▶ **Exercise material**:
==================================================

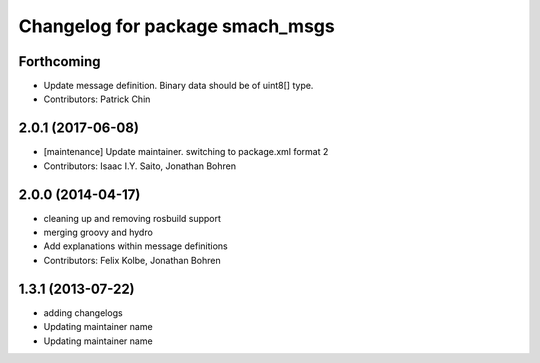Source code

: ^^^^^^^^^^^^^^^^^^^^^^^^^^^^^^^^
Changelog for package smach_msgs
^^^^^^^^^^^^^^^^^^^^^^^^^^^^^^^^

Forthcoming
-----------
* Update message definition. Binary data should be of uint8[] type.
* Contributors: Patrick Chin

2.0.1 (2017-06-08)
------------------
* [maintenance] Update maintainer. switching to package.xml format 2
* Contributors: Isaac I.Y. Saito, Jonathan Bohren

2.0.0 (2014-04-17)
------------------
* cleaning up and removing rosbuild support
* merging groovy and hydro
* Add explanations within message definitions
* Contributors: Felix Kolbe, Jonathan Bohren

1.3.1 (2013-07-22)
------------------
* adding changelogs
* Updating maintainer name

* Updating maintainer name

==================================================

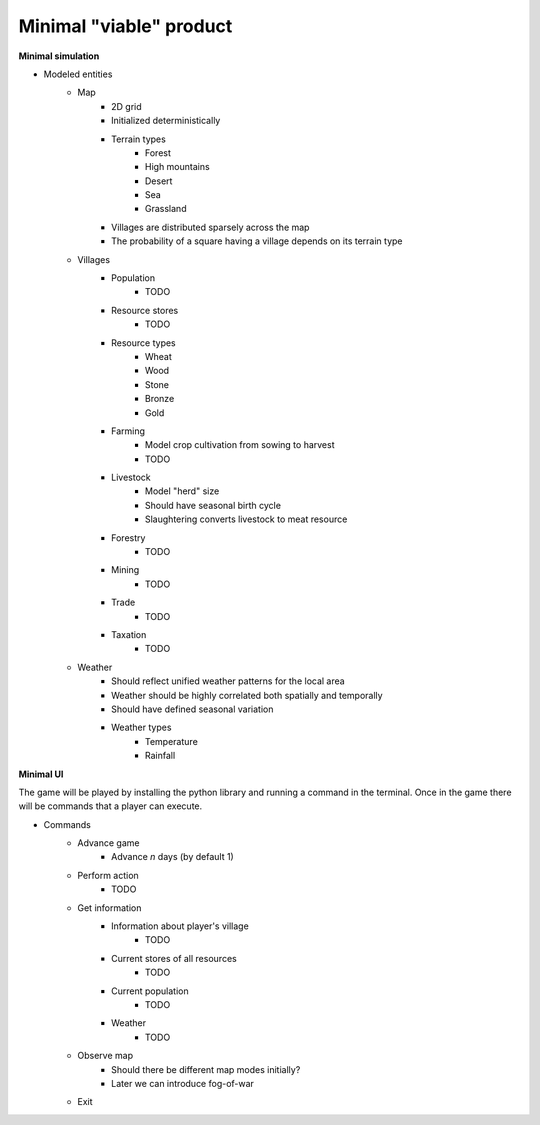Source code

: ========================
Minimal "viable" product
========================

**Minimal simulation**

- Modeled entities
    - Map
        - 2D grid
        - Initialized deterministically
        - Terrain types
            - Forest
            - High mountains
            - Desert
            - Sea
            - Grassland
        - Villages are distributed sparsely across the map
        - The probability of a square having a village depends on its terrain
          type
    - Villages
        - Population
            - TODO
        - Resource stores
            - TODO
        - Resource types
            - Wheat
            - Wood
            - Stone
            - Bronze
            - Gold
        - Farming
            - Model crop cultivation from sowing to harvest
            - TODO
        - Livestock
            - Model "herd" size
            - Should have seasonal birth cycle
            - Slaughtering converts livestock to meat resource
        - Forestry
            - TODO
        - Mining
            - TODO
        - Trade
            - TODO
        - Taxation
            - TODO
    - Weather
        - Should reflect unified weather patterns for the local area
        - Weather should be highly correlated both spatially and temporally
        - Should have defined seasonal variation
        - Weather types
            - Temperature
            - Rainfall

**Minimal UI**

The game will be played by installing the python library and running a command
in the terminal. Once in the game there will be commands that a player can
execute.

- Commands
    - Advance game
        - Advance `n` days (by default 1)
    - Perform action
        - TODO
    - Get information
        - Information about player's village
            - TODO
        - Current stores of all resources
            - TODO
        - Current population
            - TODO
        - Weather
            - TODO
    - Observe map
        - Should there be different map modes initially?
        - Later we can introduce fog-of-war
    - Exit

==================================================

▶ **Assigned task**: Wherever the string "Minimal" appears in the entries above, list that line.

▶ **Answer space**:
Minimal "viable" product
**Minimal simulation**
**Minimal UI**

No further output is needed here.